TASK STATEMENT — All pictures must be dropped, while the entries are given again word for word.

RECORDS TO PROCESS —
++++++

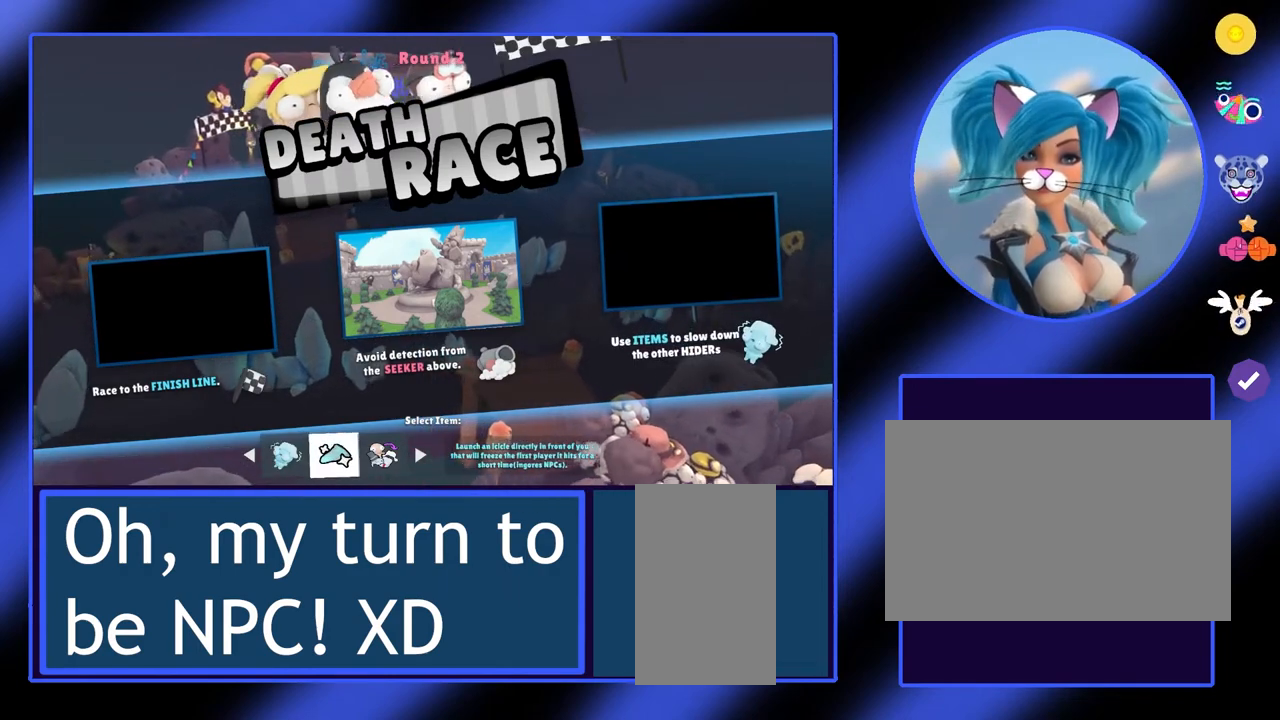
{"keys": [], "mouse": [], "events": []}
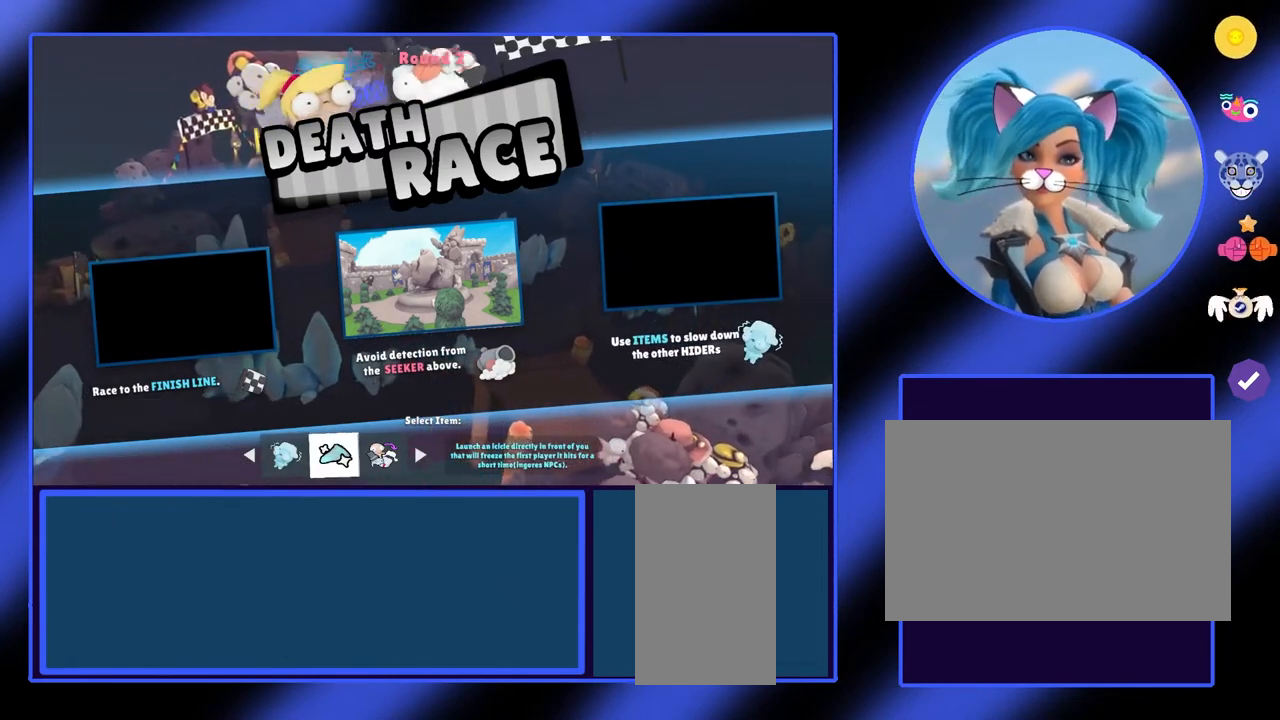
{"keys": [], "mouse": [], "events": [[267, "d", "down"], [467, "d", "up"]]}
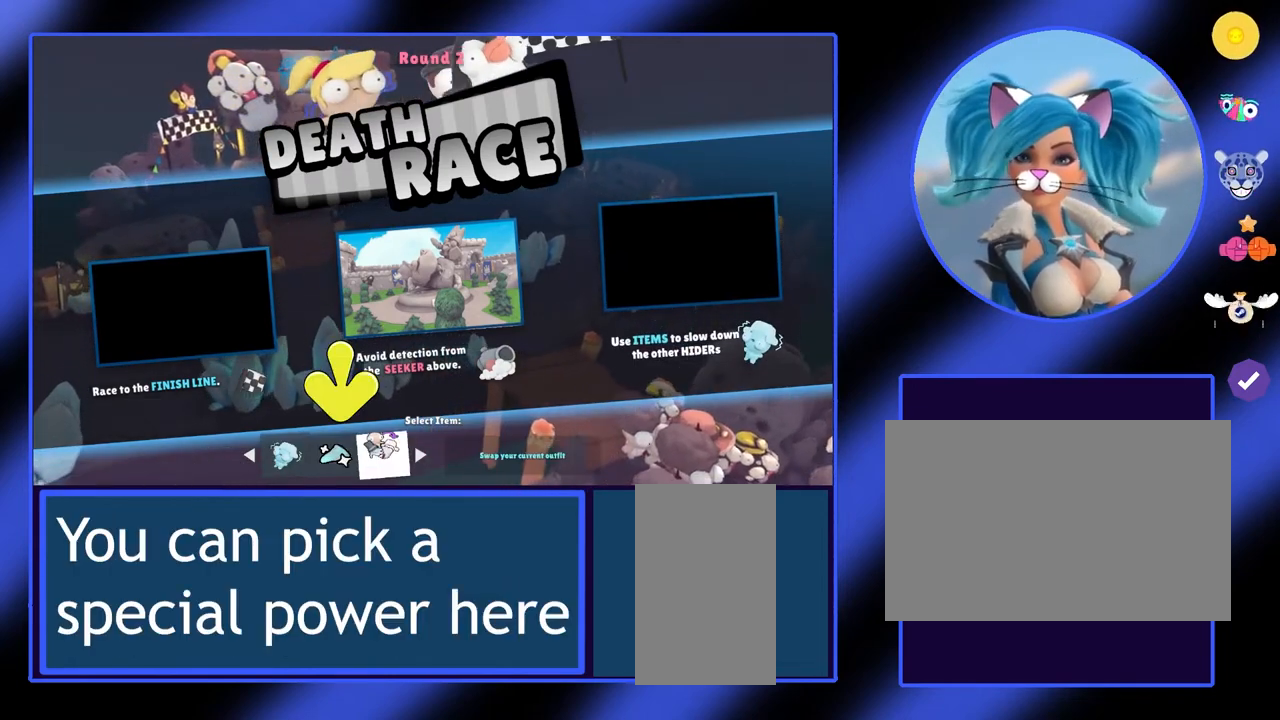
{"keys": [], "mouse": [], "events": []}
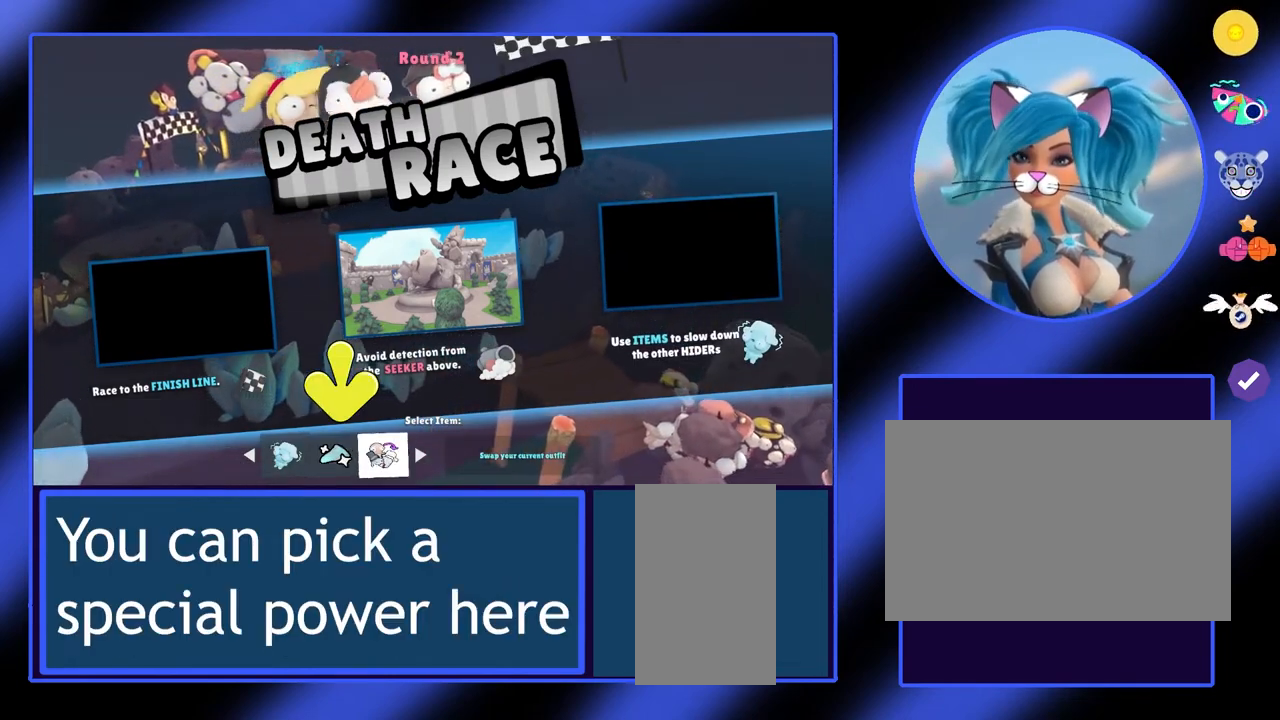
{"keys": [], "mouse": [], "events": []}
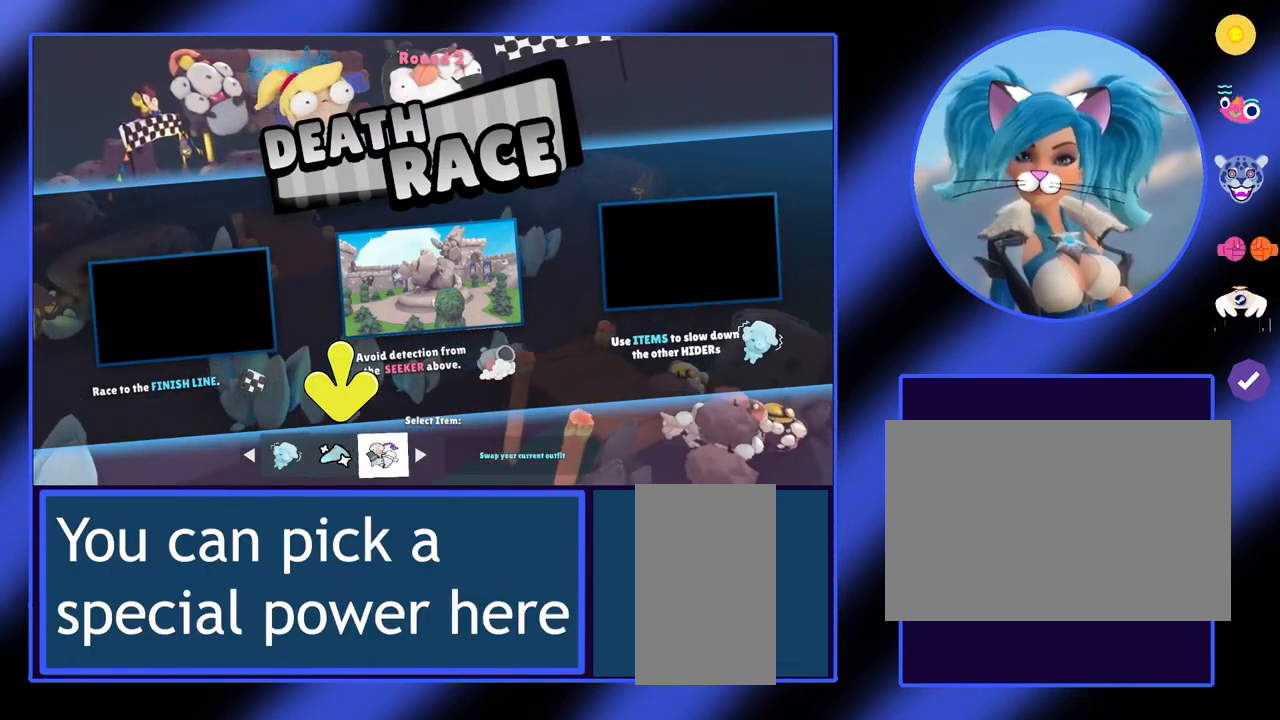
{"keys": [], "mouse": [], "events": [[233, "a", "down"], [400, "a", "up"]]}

++++++

TASK OUTPUT —
{"keys": [], "mouse": [], "events": []}
{"keys": [], "mouse": [], "events": [[267, "d", "down"], [467, "d", "up"]]}
{"keys": [], "mouse": [], "events": []}
{"keys": [], "mouse": [], "events": []}
{"keys": [], "mouse": [], "events": [[233, "a", "down"], [400, "a", "up"]]}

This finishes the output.